Turn all the data below into a numbered list with one line per item, and skip any blank lines.

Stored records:
◇ ◇ ◇ ◇ ◇ ◇ ◇

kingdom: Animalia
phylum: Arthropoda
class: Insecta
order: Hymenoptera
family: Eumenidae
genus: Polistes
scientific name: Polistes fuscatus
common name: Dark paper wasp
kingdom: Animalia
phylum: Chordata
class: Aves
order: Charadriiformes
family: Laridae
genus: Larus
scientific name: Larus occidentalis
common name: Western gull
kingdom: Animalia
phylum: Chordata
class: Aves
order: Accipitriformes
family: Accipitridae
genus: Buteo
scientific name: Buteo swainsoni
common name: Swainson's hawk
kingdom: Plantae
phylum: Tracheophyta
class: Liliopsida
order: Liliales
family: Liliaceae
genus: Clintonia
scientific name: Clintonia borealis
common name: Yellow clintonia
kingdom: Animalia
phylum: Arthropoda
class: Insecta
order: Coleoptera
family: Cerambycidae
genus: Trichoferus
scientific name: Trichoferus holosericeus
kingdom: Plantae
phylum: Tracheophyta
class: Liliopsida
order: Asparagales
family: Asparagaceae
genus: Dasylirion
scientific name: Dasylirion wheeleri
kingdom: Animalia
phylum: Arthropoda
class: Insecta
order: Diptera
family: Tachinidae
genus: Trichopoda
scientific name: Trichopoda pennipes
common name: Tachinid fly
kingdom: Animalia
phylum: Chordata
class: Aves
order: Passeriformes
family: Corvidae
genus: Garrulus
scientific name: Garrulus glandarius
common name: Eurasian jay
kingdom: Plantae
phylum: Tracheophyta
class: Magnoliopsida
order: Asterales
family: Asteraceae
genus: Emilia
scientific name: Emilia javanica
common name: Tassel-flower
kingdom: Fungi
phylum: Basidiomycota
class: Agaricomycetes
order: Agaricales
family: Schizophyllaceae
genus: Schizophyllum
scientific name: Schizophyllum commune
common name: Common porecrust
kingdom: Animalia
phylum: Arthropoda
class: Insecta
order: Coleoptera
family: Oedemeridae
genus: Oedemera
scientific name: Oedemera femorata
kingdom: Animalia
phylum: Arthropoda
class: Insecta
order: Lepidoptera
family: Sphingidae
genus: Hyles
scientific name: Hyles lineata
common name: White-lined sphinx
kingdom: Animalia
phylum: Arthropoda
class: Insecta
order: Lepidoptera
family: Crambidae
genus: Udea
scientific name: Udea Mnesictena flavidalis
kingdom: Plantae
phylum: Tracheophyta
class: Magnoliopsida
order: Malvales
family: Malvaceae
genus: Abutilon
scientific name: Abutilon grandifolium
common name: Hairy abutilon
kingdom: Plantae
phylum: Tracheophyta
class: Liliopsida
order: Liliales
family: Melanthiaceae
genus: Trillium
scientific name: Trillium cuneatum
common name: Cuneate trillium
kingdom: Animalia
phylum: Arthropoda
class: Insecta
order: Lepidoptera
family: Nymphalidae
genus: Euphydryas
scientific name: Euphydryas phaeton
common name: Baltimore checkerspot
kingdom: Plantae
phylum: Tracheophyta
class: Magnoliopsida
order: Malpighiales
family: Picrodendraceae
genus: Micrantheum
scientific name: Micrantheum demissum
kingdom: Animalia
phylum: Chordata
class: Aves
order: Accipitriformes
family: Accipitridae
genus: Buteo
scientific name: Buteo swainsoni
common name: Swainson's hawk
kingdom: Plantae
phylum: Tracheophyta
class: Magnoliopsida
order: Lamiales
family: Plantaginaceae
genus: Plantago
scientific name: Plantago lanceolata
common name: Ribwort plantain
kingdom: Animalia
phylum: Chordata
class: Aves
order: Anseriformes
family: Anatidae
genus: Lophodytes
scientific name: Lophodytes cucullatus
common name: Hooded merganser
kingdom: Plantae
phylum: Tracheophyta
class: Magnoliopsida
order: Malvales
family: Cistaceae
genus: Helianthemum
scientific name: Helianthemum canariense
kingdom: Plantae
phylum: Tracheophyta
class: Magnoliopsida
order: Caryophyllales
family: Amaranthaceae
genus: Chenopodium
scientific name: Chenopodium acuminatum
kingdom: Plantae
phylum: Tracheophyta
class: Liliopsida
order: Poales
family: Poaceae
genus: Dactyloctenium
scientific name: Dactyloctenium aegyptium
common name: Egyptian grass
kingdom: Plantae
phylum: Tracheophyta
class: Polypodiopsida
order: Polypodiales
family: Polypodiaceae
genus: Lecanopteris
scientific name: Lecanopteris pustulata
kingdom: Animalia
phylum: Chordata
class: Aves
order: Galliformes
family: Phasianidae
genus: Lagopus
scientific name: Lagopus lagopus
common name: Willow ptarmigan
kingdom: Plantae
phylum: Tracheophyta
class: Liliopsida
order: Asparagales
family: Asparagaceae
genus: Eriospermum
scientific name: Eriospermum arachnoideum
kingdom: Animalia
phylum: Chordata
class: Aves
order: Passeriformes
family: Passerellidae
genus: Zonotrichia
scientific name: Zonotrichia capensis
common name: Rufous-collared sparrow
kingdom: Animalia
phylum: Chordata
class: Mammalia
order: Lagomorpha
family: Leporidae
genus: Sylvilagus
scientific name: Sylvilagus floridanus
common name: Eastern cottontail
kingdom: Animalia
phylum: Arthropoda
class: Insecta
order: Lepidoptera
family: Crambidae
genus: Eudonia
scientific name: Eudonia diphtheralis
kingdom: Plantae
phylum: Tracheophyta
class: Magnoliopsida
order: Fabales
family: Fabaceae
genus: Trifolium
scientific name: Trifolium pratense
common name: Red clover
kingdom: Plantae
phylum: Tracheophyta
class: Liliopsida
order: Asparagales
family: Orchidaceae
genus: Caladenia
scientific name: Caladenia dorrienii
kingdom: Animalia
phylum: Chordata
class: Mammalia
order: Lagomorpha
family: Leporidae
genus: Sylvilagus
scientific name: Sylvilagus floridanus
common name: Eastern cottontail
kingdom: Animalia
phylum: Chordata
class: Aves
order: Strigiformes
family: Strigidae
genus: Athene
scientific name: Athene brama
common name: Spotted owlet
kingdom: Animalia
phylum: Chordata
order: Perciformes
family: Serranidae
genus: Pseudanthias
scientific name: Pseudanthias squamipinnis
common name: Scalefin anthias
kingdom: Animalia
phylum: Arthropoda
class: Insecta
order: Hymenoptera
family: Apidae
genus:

◇ ◇ ◇ ◇ ◇ ◇ ◇

TASK RESPONSE:
1. kingdom: Animalia
2. phylum: Arthropoda
3. class: Insecta
4. order: Hymenoptera
5. family: Eumenidae
6. genus: Polistes
7. scientific name: Polistes fuscatus
8. common name: Dark paper wasp
9. kingdom: Animalia
10. phylum: Chordata
11. class: Aves
12. order: Charadriiformes
13. family: Laridae
14. genus: Larus
15. scientific name: Larus occidentalis
16. common name: Western gull
17. kingdom: Animalia
18. phylum: Chordata
19. class: Aves
20. order: Accipitriformes
21. family: Accipitridae
22. genus: Buteo
23. scientific name: Buteo swainsoni
24. common name: Swainson's hawk
25. kingdom: Plantae
26. phylum: Tracheophyta
27. class: Liliopsida
28. order: Liliales
29. family: Liliaceae
30. genus: Clintonia
31. scientific name: Clintonia borealis
32. common name: Yellow clintonia
33. kingdom: Animalia
34. phylum: Arthropoda
35. class: Insecta
36. order: Coleoptera
37. family: Cerambycidae
38. genus: Trichoferus
39. scientific name: Trichoferus holosericeus
40. kingdom: Plantae
41. phylum: Tracheophyta
42. class: Liliopsida
43. order: Asparagales
44. family: Asparagaceae
45. genus: Dasylirion
46. scientific name: Dasylirion wheeleri
47. kingdom: Animalia
48. phylum: Arthropoda
49. class: Insecta
50. order: Diptera
51. family: Tachinidae
52. genus: Trichopoda
53. scientific name: Trichopoda pennipes
54. common name: Tachinid fly
55. kingdom: Animalia
56. phylum: Chordata
57. class: Aves
58. order: Passeriformes
59. family: Corvidae
60. genus: Garrulus
61. scientific name: Garrulus glandarius
62. common name: Eurasian jay
63. kingdom: Plantae
64. phylum: Tracheophyta
65. class: Magnoliopsida
66. order: Asterales
67. family: Asteraceae
68. genus: Emilia
69. scientific name: Emilia javanica
70. common name: Tassel-flower
71. kingdom: Fungi
72. phylum: Basidiomycota
73. class: Agaricomycetes
74. order: Agaricales
75. family: Schizophyllaceae
76. genus: Schizophyllum
77. scientific name: Schizophyllum commune
78. common name: Common porecrust
79. kingdom: Animalia
80. phylum: Arthropoda
81. class: Insecta
82. order: Coleoptera
83. family: Oedemeridae
84. genus: Oedemera
85. scientific name: Oedemera femorata
86. kingdom: Animalia
87. phylum: Arthropoda
88. class: Insecta
89. order: Lepidoptera
90. family: Sphingidae
91. genus: Hyles
92. scientific name: Hyles lineata
93. common name: White-lined sphinx
94. kingdom: Animalia
95. phylum: Arthropoda
96. class: Insecta
97. order: Lepidoptera
98. family: Crambidae
99. genus: Udea
100. scientific name: Udea Mnesictena flavidalis
101. kingdom: Plantae
102. phylum: Tracheophyta
103. class: Magnoliopsida
104. order: Malvales
105. family: Malvaceae
106. genus: Abutilon
107. scientific name: Abutilon grandifolium
108. common name: Hairy abutilon
109. kingdom: Plantae
110. phylum: Tracheophyta
111. class: Liliopsida
112. order: Liliales
113. family: Melanthiaceae
114. genus: Trillium
115. scientific name: Trillium cuneatum
116. common name: Cuneate trillium
117. kingdom: Animalia
118. phylum: Arthropoda
119. class: Insecta
120. order: Lepidoptera
121. family: Nymphalidae
122. genus: Euphydryas
123. scientific name: Euphydryas phaeton
124. common name: Baltimore checkerspot
125. kingdom: Plantae
126. phylum: Tracheophyta
127. class: Magnoliopsida
128. order: Malpighiales
129. family: Picrodendraceae
130. genus: Micrantheum
131. scientific name: Micrantheum demissum
132. kingdom: Animalia
133. phylum: Chordata
134. class: Aves
135. order: Accipitriformes
136. family: Accipitridae
137. genus: Buteo
138. scientific name: Buteo swainsoni
139. common name: Swainson's hawk
140. kingdom: Plantae
141. phylum: Tracheophyta
142. class: Magnoliopsida
143. order: Lamiales
144. family: Plantaginaceae
145. genus: Plantago
146. scientific name: Plantago lanceolata
147. common name: Ribwort plantain
148. kingdom: Animalia
149. phylum: Chordata
150. class: Aves
151. order: Anseriformes
152. family: Anatidae
153. genus: Lophodytes
154. scientific name: Lophodytes cucullatus
155. common name: Hooded merganser
156. kingdom: Plantae
157. phylum: Tracheophyta
158. class: Magnoliopsida
159. order: Malvales
160. family: Cistaceae
161. genus: Helianthemum
162. scientific name: Helianthemum canariense
163. kingdom: Plantae
164. phylum: Tracheophyta
165. class: Magnoliopsida
166. order: Caryophyllales
167. family: Amaranthaceae
168. genus: Chenopodium
169. scientific name: Chenopodium acuminatum
170. kingdom: Plantae
171. phylum: Tracheophyta
172. class: Liliopsida
173. order: Poales
174. family: Poaceae
175. genus: Dactyloctenium
176. scientific name: Dactyloctenium aegyptium
177. common name: Egyptian grass
178. kingdom: Plantae
179. phylum: Tracheophyta
180. class: Polypodiopsida
181. order: Polypodiales
182. family: Polypodiaceae
183. genus: Lecanopteris
184. scientific name: Lecanopteris pustulata
185. kingdom: Animalia
186. phylum: Chordata
187. class: Aves
188. order: Galliformes
189. family: Phasianidae
190. genus: Lagopus
191. scientific name: Lagopus lagopus
192. common name: Willow ptarmigan
193. kingdom: Plantae
194. phylum: Tracheophyta
195. class: Liliopsida
196. order: Asparagales
197. family: Asparagaceae
198. genus: Eriospermum
199. scientific name: Eriospermum arachnoideum
200. kingdom: Animalia
201. phylum: Chordata
202. class: Aves
203. order: Passeriformes
204. family: Passerellidae
205. genus: Zonotrichia
206. scientific name: Zonotrichia capensis
207. common name: Rufous-collared sparrow
208. kingdom: Animalia
209. phylum: Chordata
210. class: Mammalia
211. order: Lagomorpha
212. family: Leporidae
213. genus: Sylvilagus
214. scientific name: Sylvilagus floridanus
215. common name: Eastern cottontail
216. kingdom: Animalia
217. phylum: Arthropoda
218. class: Insecta
219. order: Lepidoptera
220. family: Crambidae
221. genus: Eudonia
222. scientific name: Eudonia diphtheralis
223. kingdom: Plantae
224. phylum: Tracheophyta
225. class: Magnoliopsida
226. order: Fabales
227. family: Fabaceae
228. genus: Trifolium
229. scientific name: Trifolium pratense
230. common name: Red clover
231. kingdom: Plantae
232. phylum: Tracheophyta
233. class: Liliopsida
234. order: Asparagales
235. family: Orchidaceae
236. genus: Caladenia
237. scientific name: Caladenia dorrienii
238. kingdom: Animalia
239. phylum: Chordata
240. class: Mammalia
241. order: Lagomorpha
242. family: Leporidae
243. genus: Sylvilagus
244. scientific name: Sylvilagus floridanus
245. common name: Eastern cottontail
246. kingdom: Animalia
247. phylum: Chordata
248. class: Aves
249. order: Strigiformes
250. family: Strigidae
251. genus: Athene
252. scientific name: Athene brama
253. common name: Spotted owlet
254. kingdom: Animalia
255. phylum: Chordata
256. order: Perciformes
257. family: Serranidae
258. genus: Pseudanthias
259. scientific name: Pseudanthias squamipinnis
260. common name: Scalefin anthias
261. kingdom: Animalia
262. phylum: Arthropoda
263. class: Insecta
264. order: Hymenoptera
265. family: Apidae
266. genus:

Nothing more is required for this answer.